Gone are the days of bulky, wooden block furniture adorning the average student housing apartment.
Form has become just as important as function in the increasingly competitive sector.
“Over the last 15 years [we’ve gone] to stylish functional furniture that looks like a soft, contemporary home,” says Paul Dougan, president and CEO of Dallas-based University Furnishings.
With more student housing developments coming on line, the student furniture business is booming as well, offering owners a chance to differentiate.
“You find that these properties want to distinguish themselves from the pack,” Dougan says. “Instead of finding homes and apartment complexes, you find more student purpose-built units, with furniture.”
With a less-utilitarian approach, furniture makers and interior designers are also focusing on durability, which is the most challenging part of the manufacturing process, Dougan says. And with private study rooms and multipurpose community rooms on the rise, ergonomic design is important as well.
“Students will study in just about any space we give them, if we can give them something that’s geared more to their comfort level,” says Jill Lung, interior designer at Austin, Texas–based Sixthriver Architects.

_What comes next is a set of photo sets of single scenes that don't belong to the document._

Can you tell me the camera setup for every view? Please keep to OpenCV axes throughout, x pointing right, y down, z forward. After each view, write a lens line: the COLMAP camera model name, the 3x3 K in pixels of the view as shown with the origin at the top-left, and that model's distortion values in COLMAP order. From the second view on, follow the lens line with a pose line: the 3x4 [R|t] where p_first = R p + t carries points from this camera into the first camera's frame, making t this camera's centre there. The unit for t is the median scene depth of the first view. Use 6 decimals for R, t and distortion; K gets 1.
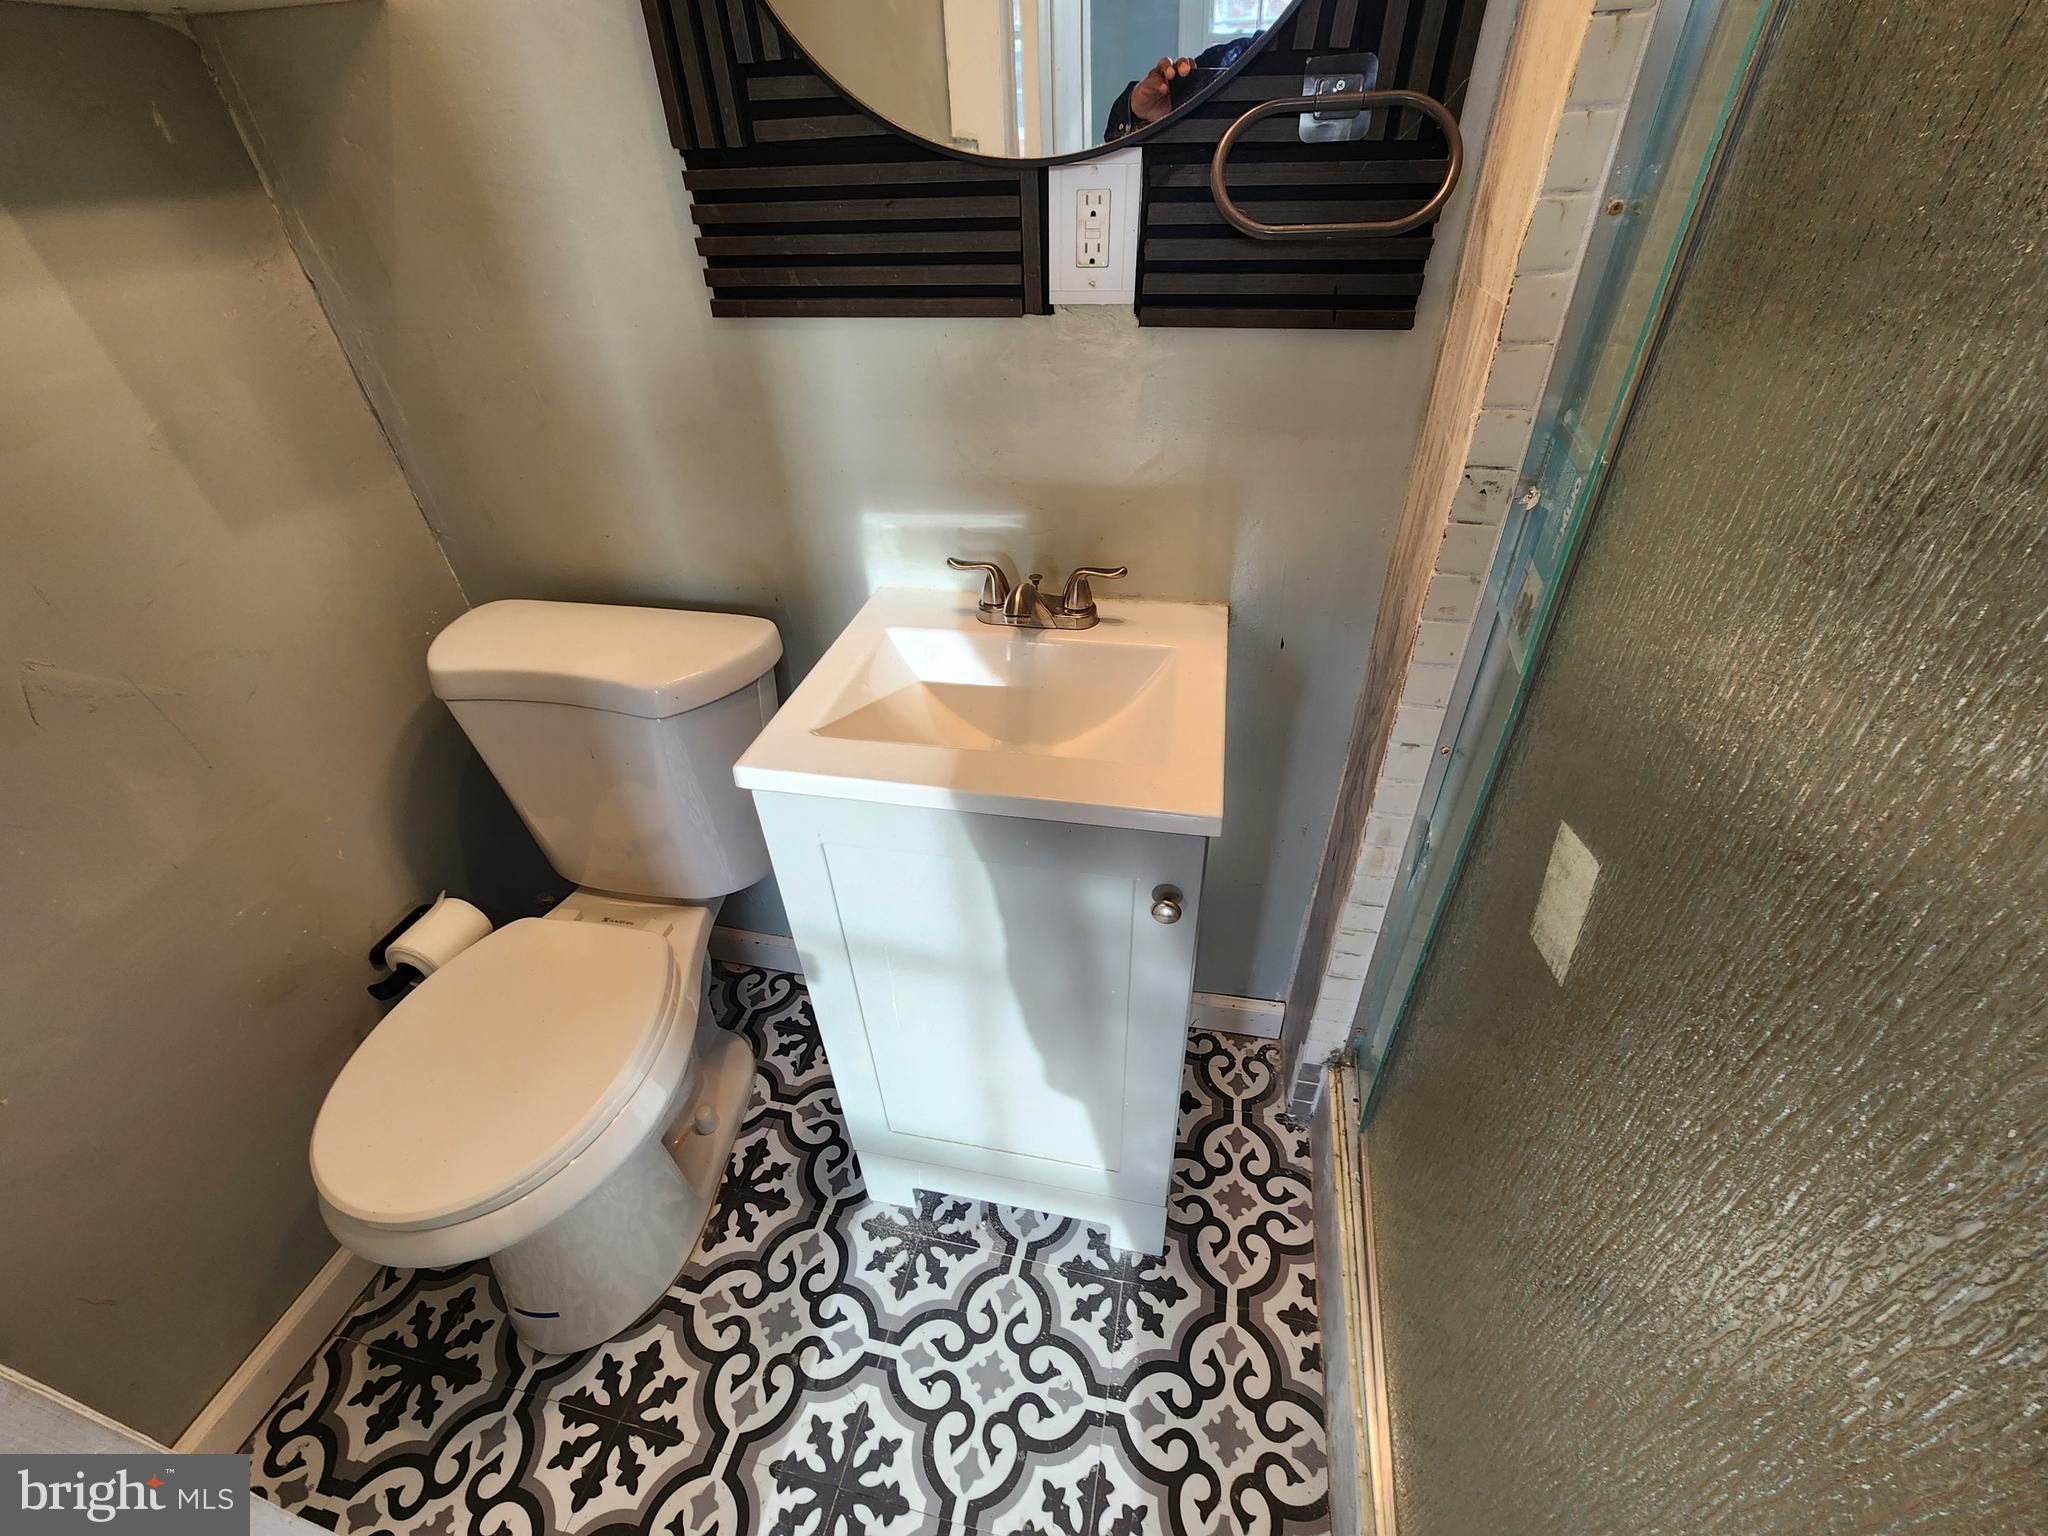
lens RADIAL K [[857.9, 0, 1025.5], [0, 857.9, 759.5], [0, 0, 1]] dist [-0.002567, 0.000768]
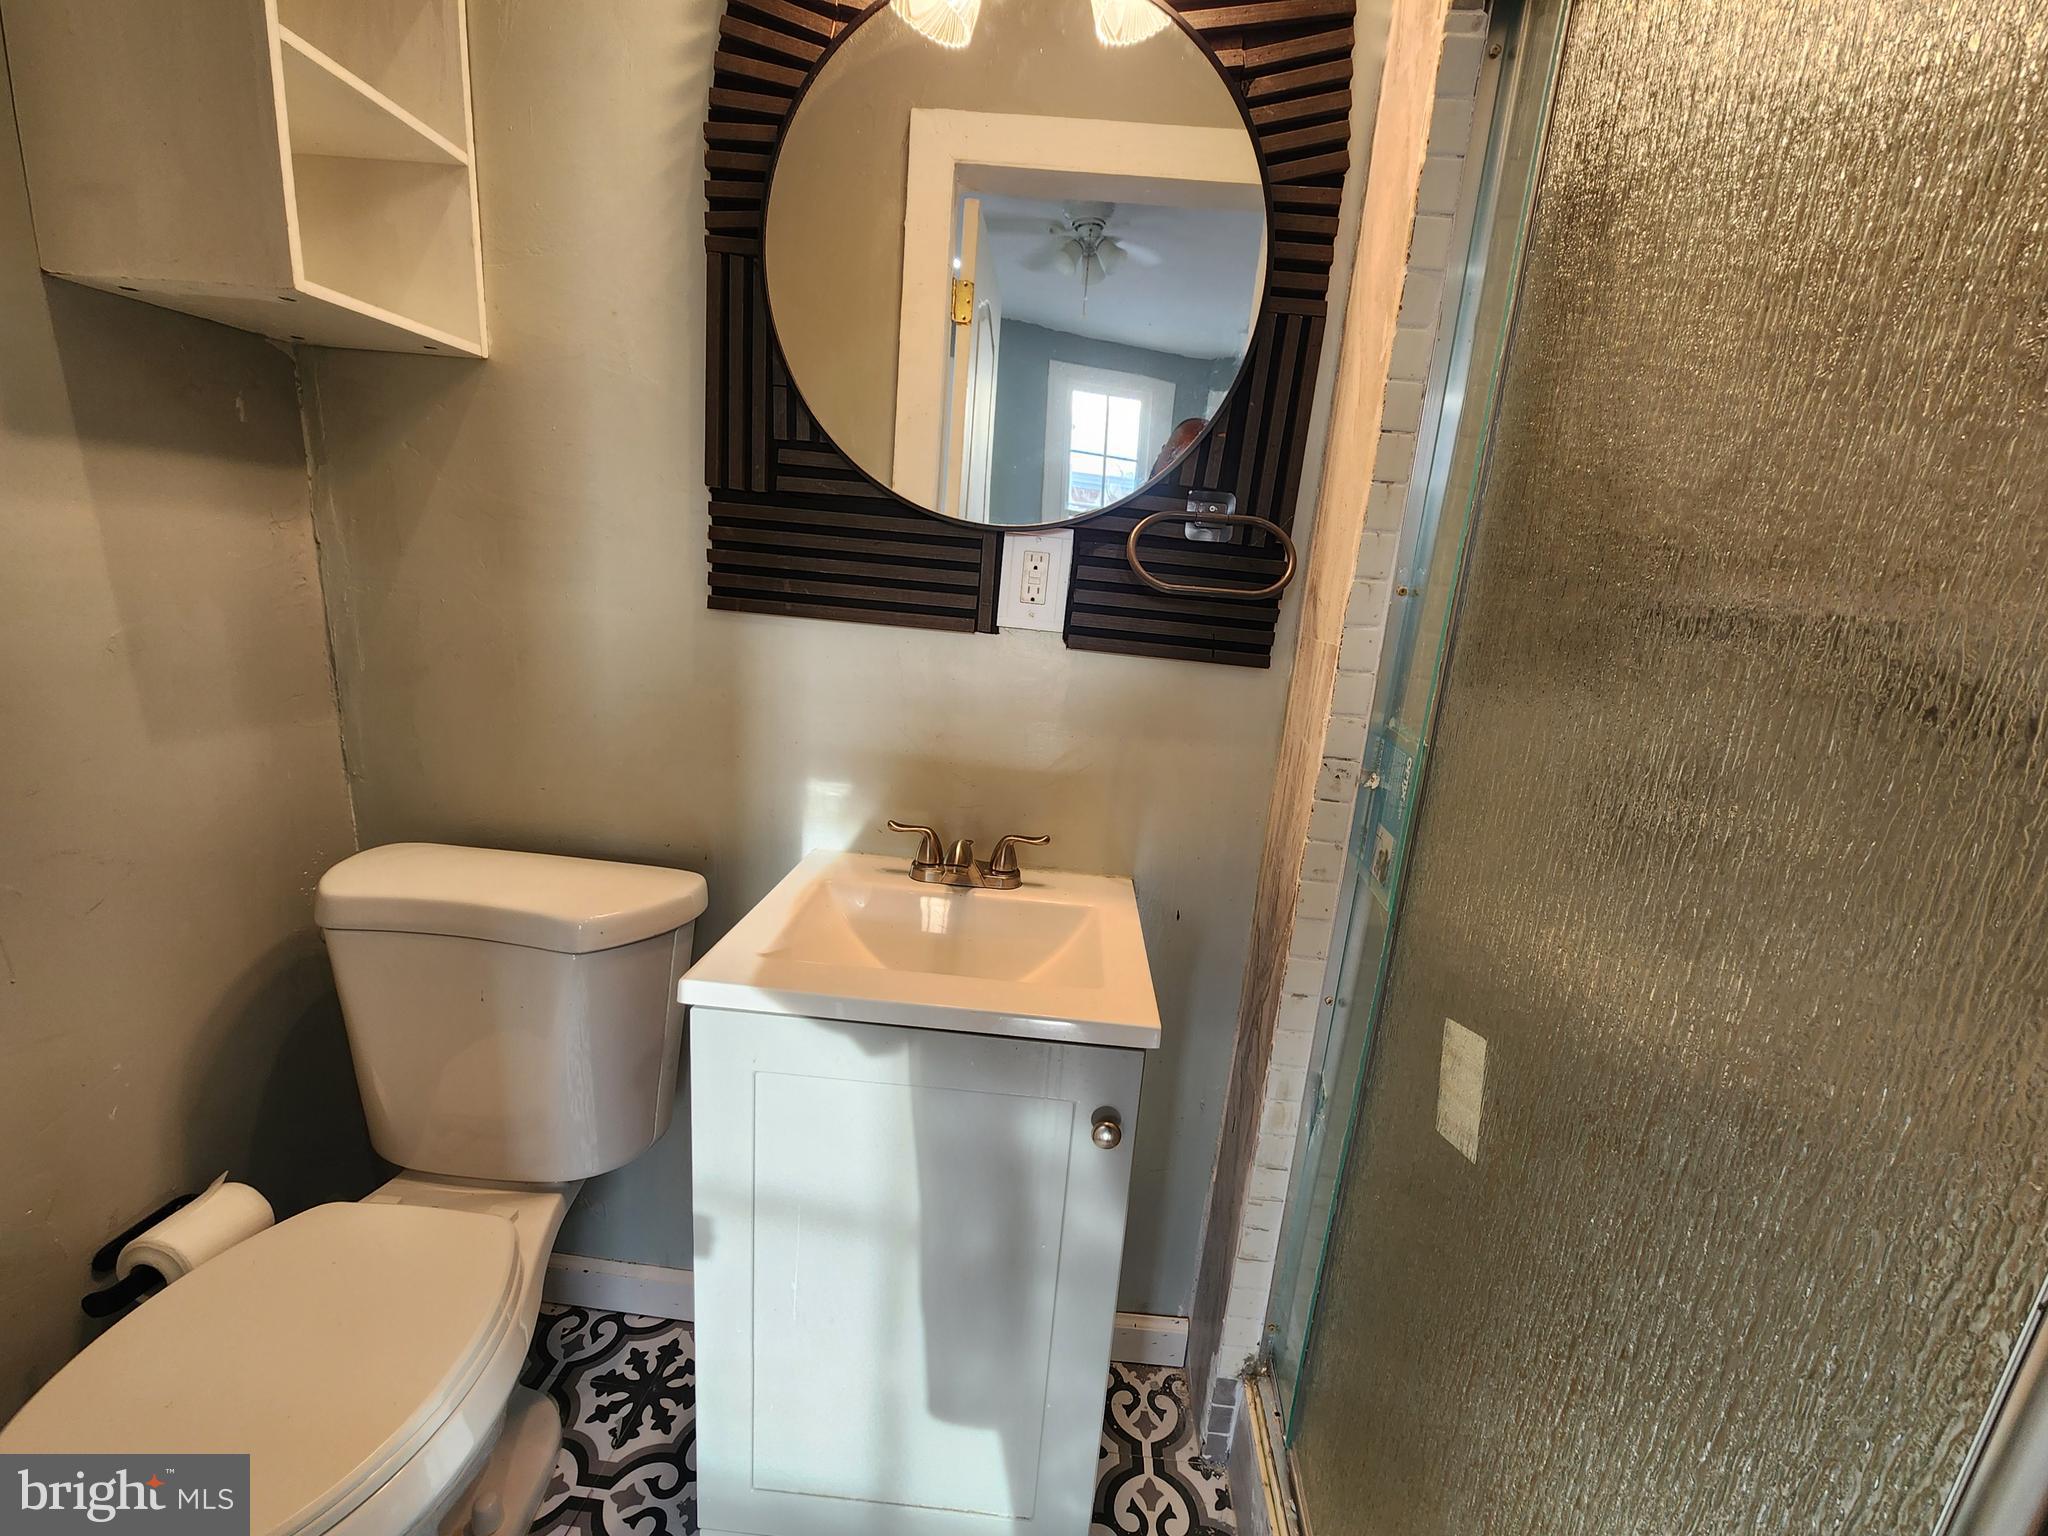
lens RADIAL K [[840.8, 0, 1043.3], [0, 840.8, 768.8], [0, 0, 1]] dist [-0.001600, 0.000099]
pose [[0.980126, 0.081305, 0.180950, -0.099979], [-0.003787, 0.919656, -0.392706, 0.133597], [-0.198341, 0.384216, 0.901687, -0.045568]]
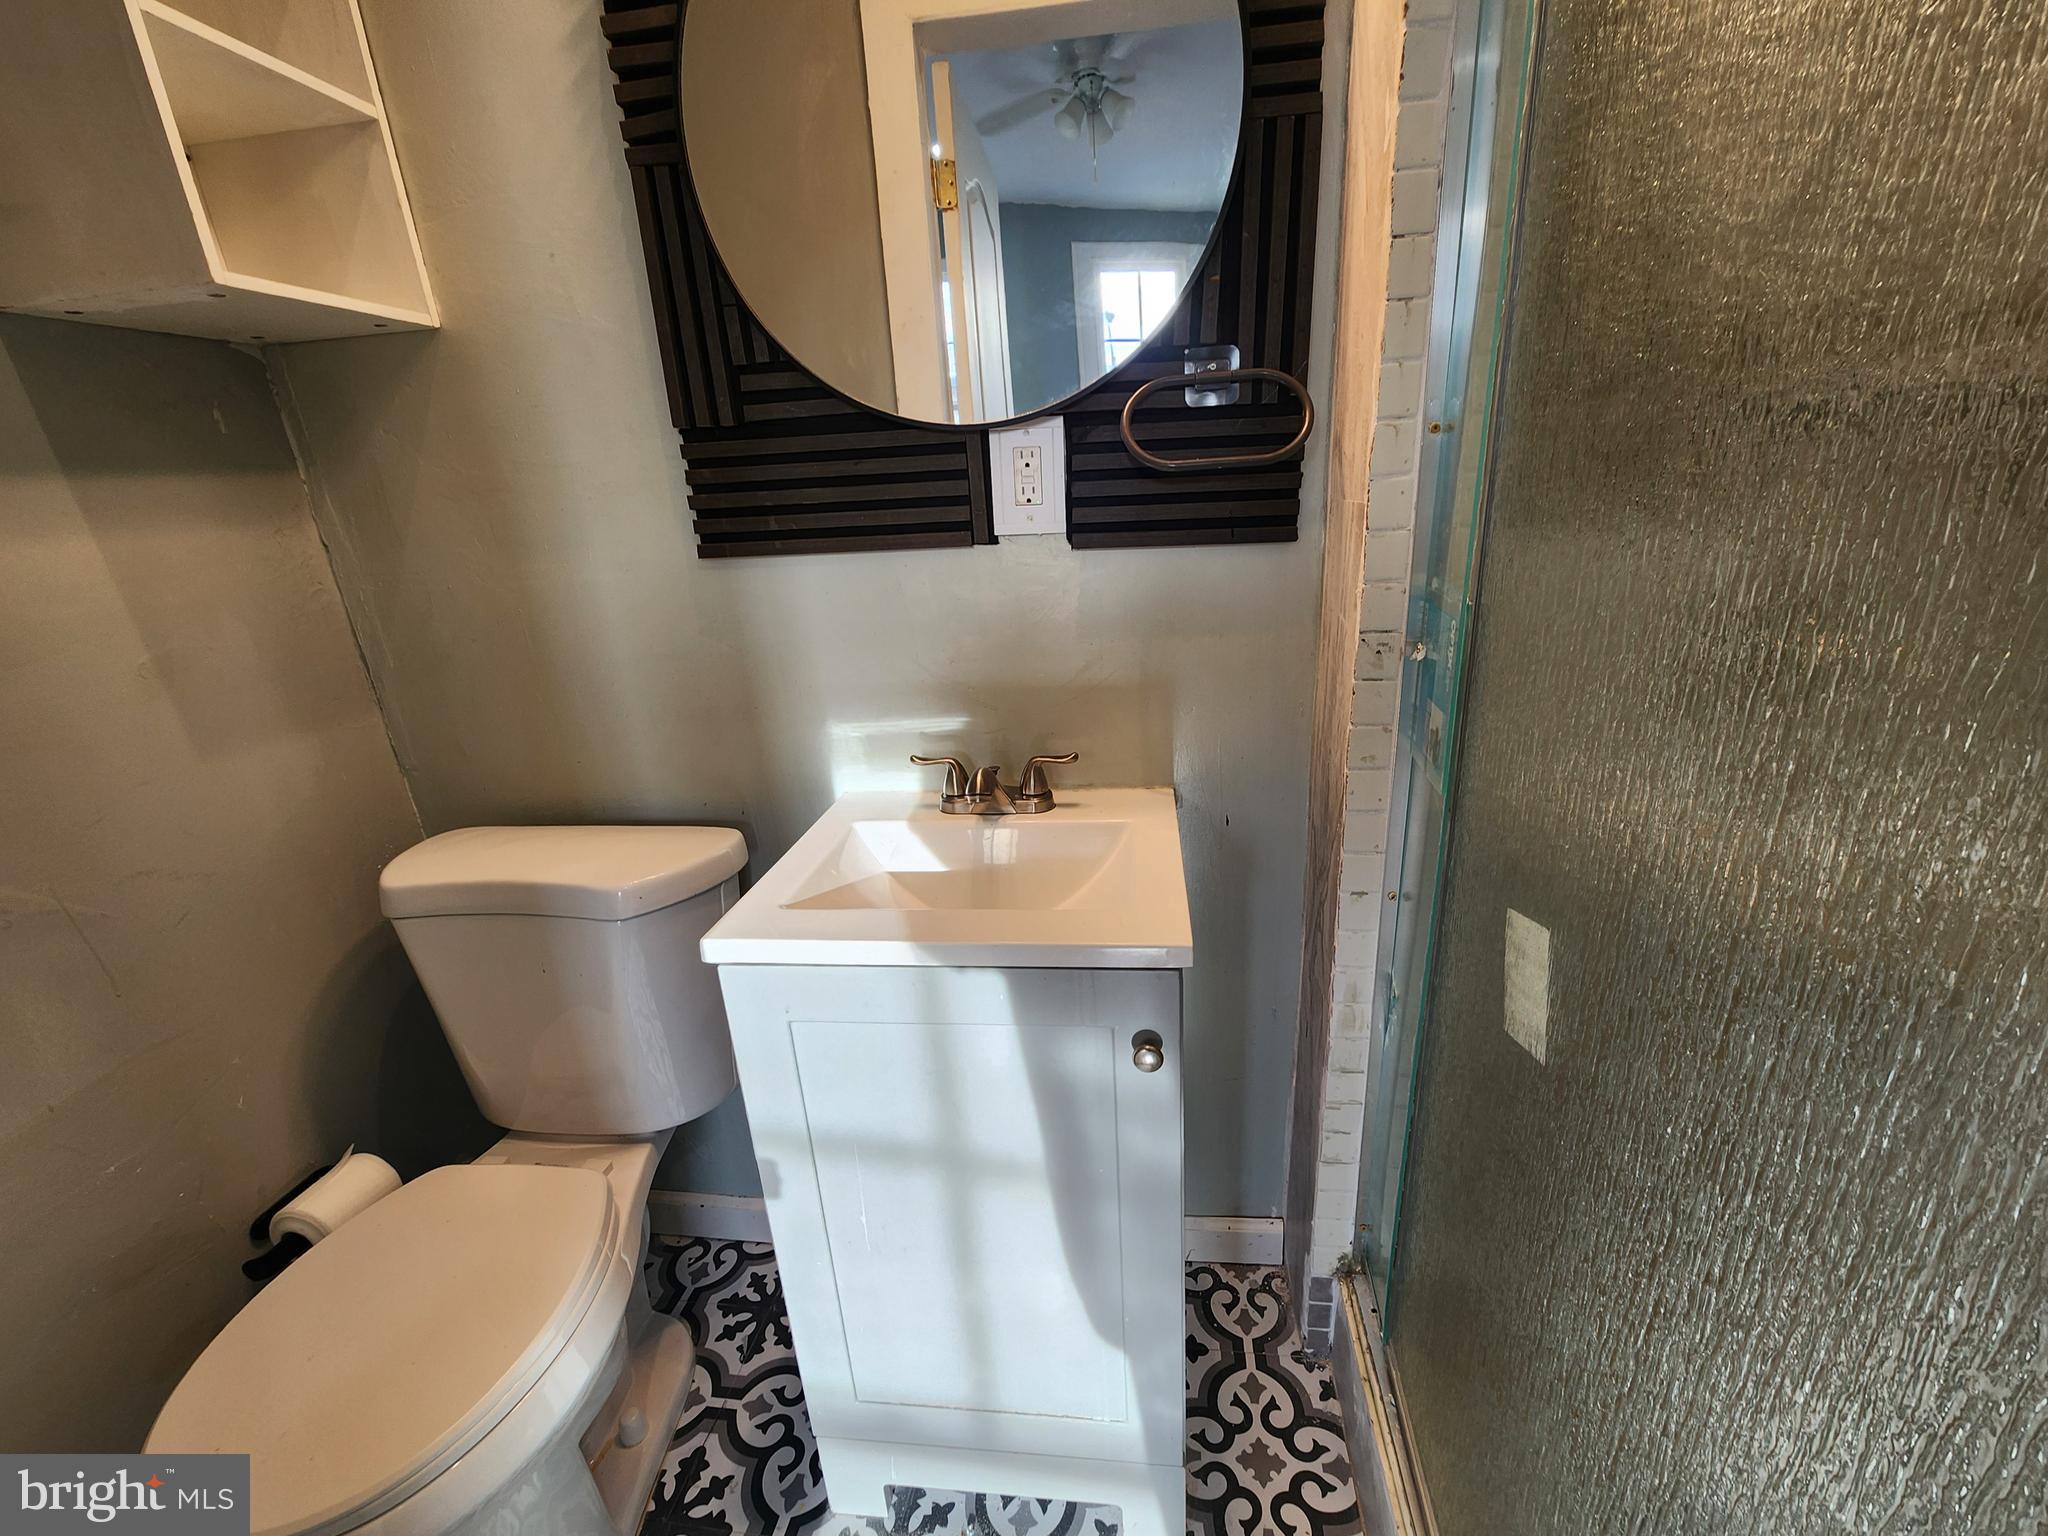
lens RADIAL K [[845.3, 0, 1040.2], [0, 845.3, 771.6], [0, 0, 1]] dist [-0.003890, 0.001395]
pose [[0.995717, -0.046108, 0.080138, -0.015808], [0.068265, 0.951206, -0.300911, 0.116202], [-0.062353, 0.305093, 0.950279, -0.005528]]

Balancing durability with style can be difficult. But when purchasing furniture in bulk for a community that features a broad spectrum of floorplans and rents, every unit can benefit.
“Developers are catering to different price points,” Lung says. “So it fits like a puzzle piece.”
University Furnishings charges $1,200 to $1,800 per bed, which includes installation of all furniture in the unit. It’s more expensive for one-bedroom units versus two to four bedrooms given that the cost of dining and living room furniture is split per bed.
Those one-bedroom units are challenging for other reasons: Storage is an issue, Dougan says, particularly in coastal urban areas where bedrooms are getting smaller, but renter expectations remain high.
It doesn’t help that larger beds are now all the rage; they’ve practically become a staple in the industry. So designers are finding storage in other places, such as under beds, and favoring dual-purpose end tables that can fit under an armchair, for example.
That kind of pragmatic creativity is increasingly necessary in such a competitive sector.
“It’s important to make sure that the property and interior of units are stylish, and it’s also important that they last,” Dougan says.